O caso das prostitutas gregas
Um dos feitos maiores do cavaquismo, de que o próprio Aníbal mais se orgulhou à época, foi conseguir tirar Portugal da cauda da Europa, quando passámos aos gregos a lanterna vermelha do último lugar na estatística do PIB per capita na UE. Foi uma enorme alegria patriótica mas não durou muito, por causa não só da esperteza dos gregos mas também dos alargamentos que levaram a casa europeia a crescer da antiga dúzia para os atuais 27.
Os gregos sempre foram muito marotos, e em 2006, num golpe de magia abençoado por Bruxelas, aumentaram o seu PIB em 25%, através de uma mudança do método de cálculo da riqueza produzida, que passou a contabilizar o contrabando de tabaco, a lavagem de dinheiro e o valor acrescentado produzido pelas prostitutas.

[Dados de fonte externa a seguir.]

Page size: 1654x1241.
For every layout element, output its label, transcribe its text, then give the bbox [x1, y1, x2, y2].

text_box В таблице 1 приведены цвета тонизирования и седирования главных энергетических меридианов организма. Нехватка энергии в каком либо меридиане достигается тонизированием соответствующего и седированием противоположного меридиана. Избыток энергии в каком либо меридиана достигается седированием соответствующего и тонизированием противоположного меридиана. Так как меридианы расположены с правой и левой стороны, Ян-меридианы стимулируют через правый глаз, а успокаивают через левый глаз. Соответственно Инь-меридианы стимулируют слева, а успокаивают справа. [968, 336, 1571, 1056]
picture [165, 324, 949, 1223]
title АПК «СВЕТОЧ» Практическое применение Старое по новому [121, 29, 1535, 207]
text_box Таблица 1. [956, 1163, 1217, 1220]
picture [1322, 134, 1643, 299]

Esta operação bizarra não foi inédita. Em 1987, a Itália tinha feito crescer o seu PIB em 15% num passe idêntico, que pôs os italianos a serem estatisticamente mais ricos que os ingleses.
Estes aumentos artificiais têm efeitos práticos bastante simpáticos numa data de estatísticas importantíssimas. Ao aumentar em 25% o PIB, mediante a incorporação do suposto valor acrescentado produzido de atividade ilegais, Atenas reduziu automaticamente o défice de 2,4% para 1,9%.

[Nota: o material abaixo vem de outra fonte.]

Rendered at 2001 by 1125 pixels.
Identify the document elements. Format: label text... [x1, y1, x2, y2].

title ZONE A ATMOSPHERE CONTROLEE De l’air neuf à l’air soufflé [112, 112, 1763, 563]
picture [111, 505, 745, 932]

A simplicidade desarmante destes truques contabilísticos obriga-nos a olhar com desconfiança para as estatísticas que nos servem diariamente e estão a transformar a nossa vida num pesadelo - pois só de pensar no futuro ficamos logo com dores de cabeça.
Se o Eurostat autorizasse o INE a reavaliar em alta o nosso PIB, pondo uma lupa em cima do contributo da economia subterrânea, tiraria um grande peso de cima de Vítor Gaspar, que veria facilitada a tarefa de cumprir as metas que prometemos à troika - mas, na vida real, continuaríamos tão pobres ou tão ricos como antes desse exercício de caráter iminentemente ficcional.
As estatísticas valem o que valem - e na maior parte das vezes valem pouco. Sabe como é calculada a contribuição para o PIB de professores, médicos e enfermeiros do SNS, militares, políticos e restantes funcionários públicos? É simples. O contributo deles para a ficção da riqueza nacional medida pelo PIB é calculado pelo que ganham e gastam.
Dito por outras palavras. O recuo do PIB é umas das consequências negativas de um saudável emagrecimento do Estado e diminuição das suas despesas. Ao baixar em 25% o poder de compra dos funcionários públicos, o Governo está também a encolher o PIB!
As estatísticas valem o que valem - e na maior parte das vezes valem pouco, como o demonstra a anedota do homem que casou com a sua mulher a dias. Ela continuou a fazer a mesmas coisas que fazia enquanto era solteira, mas como o homem lhe deixou de pagar, ao passar de patrão para marido, o PIB diminui, apesar de tudo levar a crer que eles ficaram mais felizes.
Moral da história. O que temos a fazer é não levar isso do PIB muito a sério - e sermos felizes.